Give the data below again exactly as written, without its pictures.
[GIVEN MATERIAL — start]
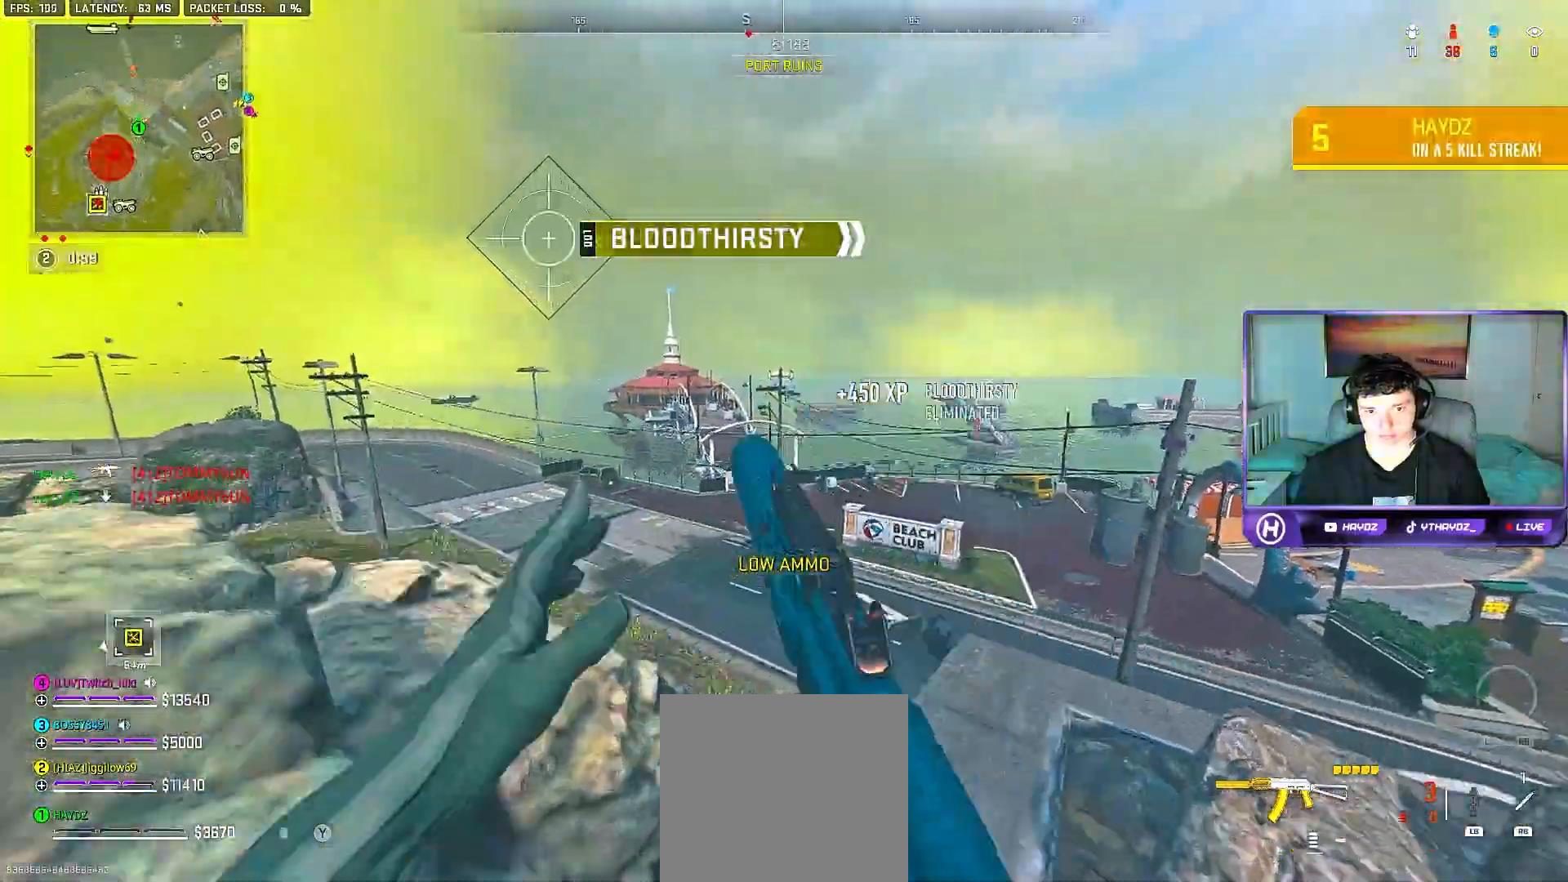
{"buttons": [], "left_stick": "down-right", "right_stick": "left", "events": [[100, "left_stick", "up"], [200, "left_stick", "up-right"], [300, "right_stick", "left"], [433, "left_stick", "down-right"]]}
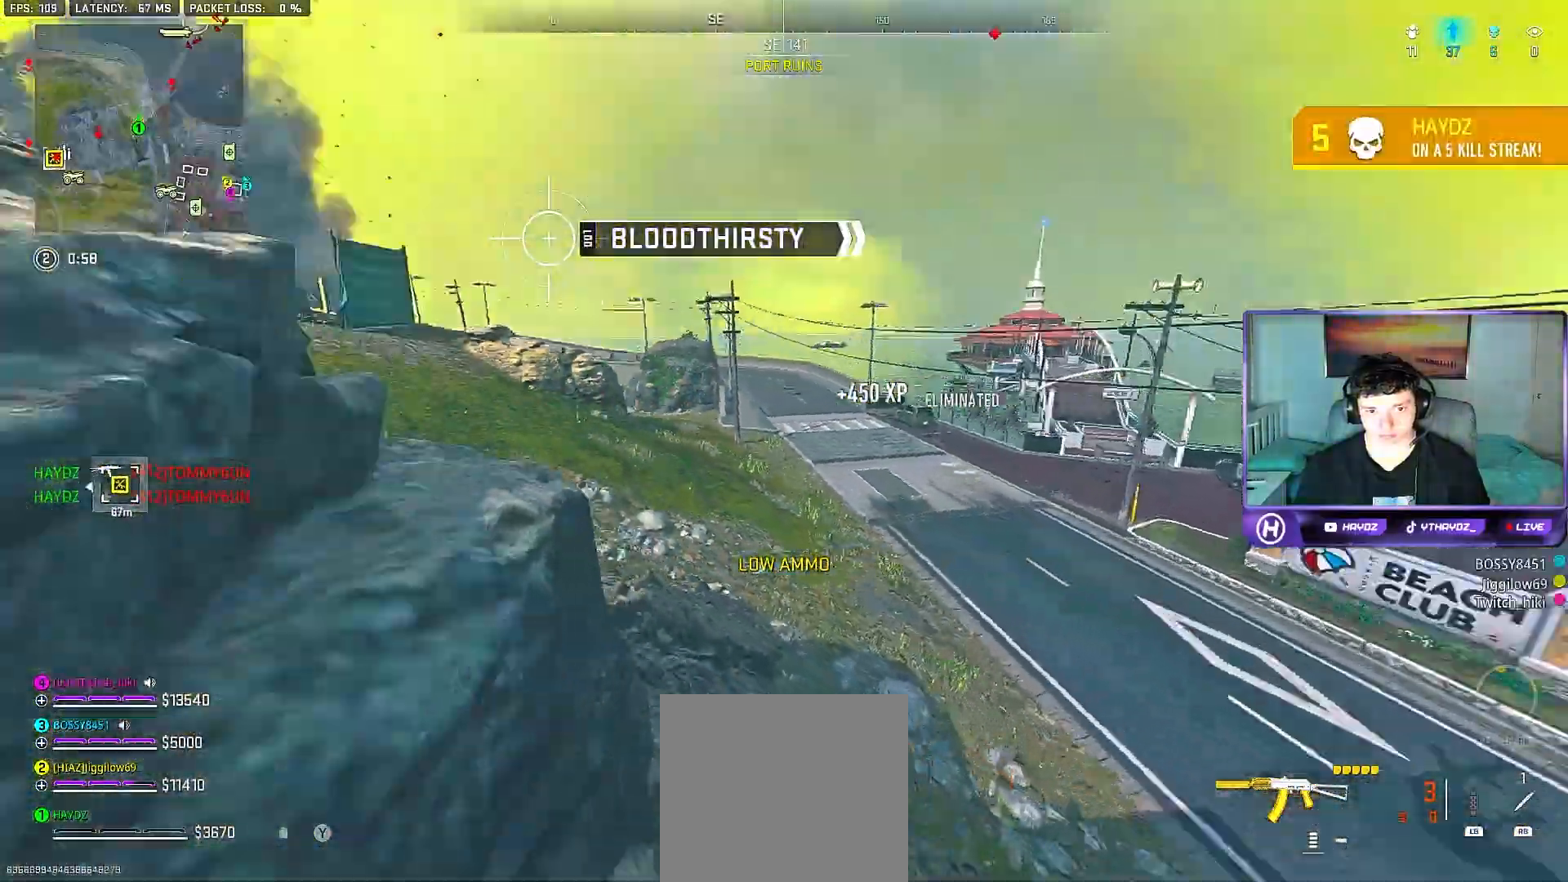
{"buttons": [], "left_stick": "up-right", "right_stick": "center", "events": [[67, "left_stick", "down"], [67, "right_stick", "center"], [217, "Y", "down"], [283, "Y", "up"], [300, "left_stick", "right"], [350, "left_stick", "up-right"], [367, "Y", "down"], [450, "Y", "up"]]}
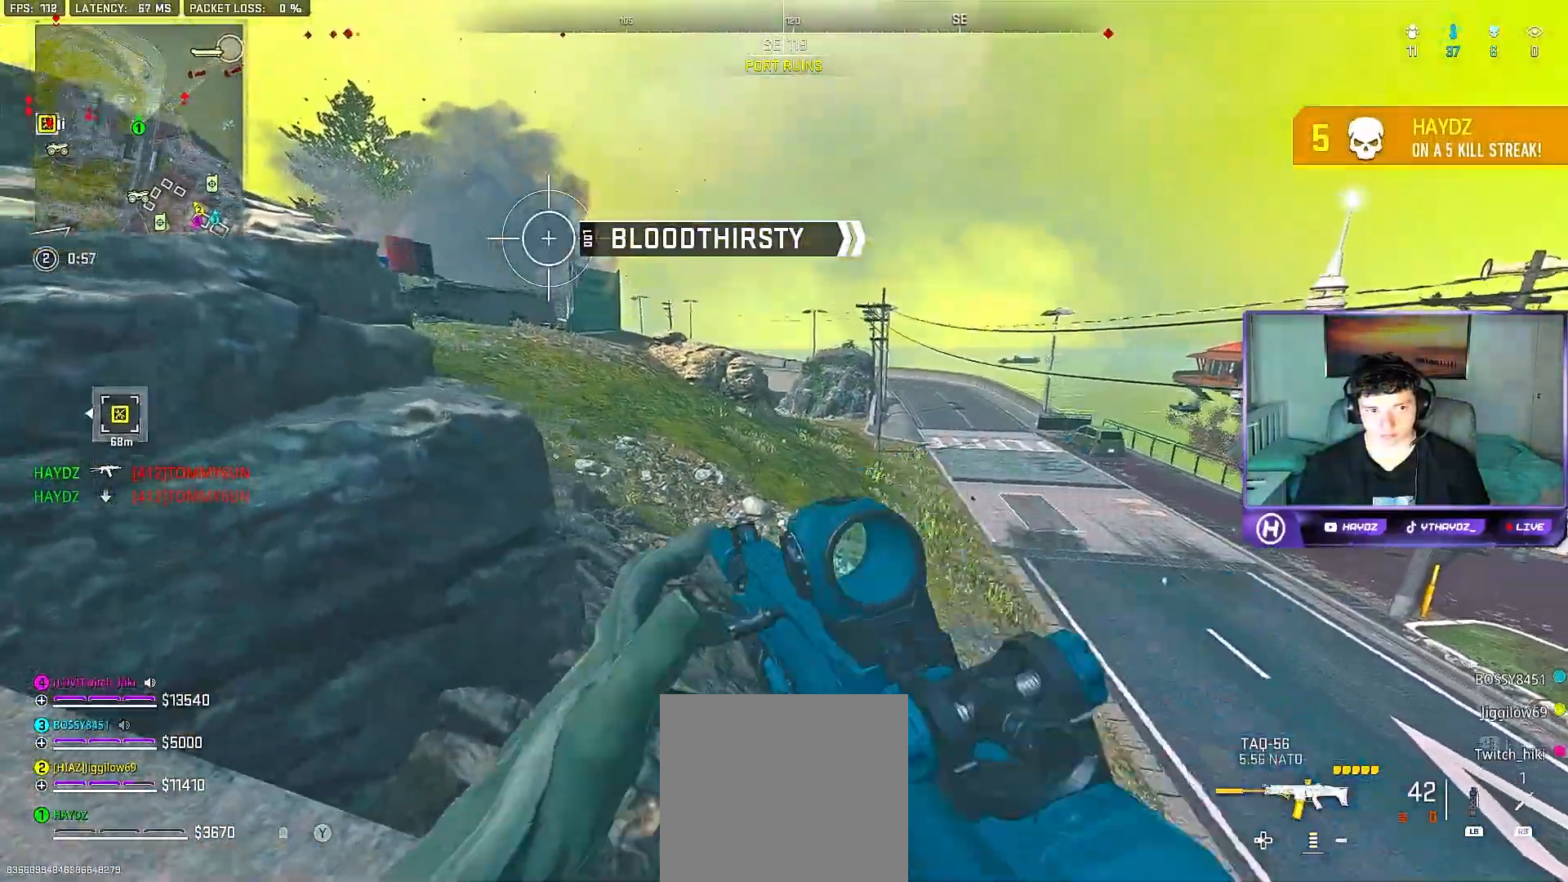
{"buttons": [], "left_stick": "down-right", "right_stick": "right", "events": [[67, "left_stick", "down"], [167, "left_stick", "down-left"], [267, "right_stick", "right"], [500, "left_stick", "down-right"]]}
[GIVEN MATERIAL — finish]
RESULT BELOW:
{"buttons": [], "left_stick": "down-right", "right_stick": "left", "events": [[100, "left_stick", "up"], [200, "left_stick", "up-right"], [300, "right_stick", "left"], [433, "left_stick", "down-right"]]}
{"buttons": [], "left_stick": "up-right", "right_stick": "center", "events": [[67, "left_stick", "down"], [67, "right_stick", "center"], [217, "Y", "down"], [283, "Y", "up"], [300, "left_stick", "right"], [350, "left_stick", "up-right"], [367, "Y", "down"], [450, "Y", "up"]]}
{"buttons": [], "left_stick": "down-right", "right_stick": "right", "events": [[67, "left_stick", "down"], [167, "left_stick", "down-left"], [267, "right_stick", "right"], [500, "left_stick", "down-right"]]}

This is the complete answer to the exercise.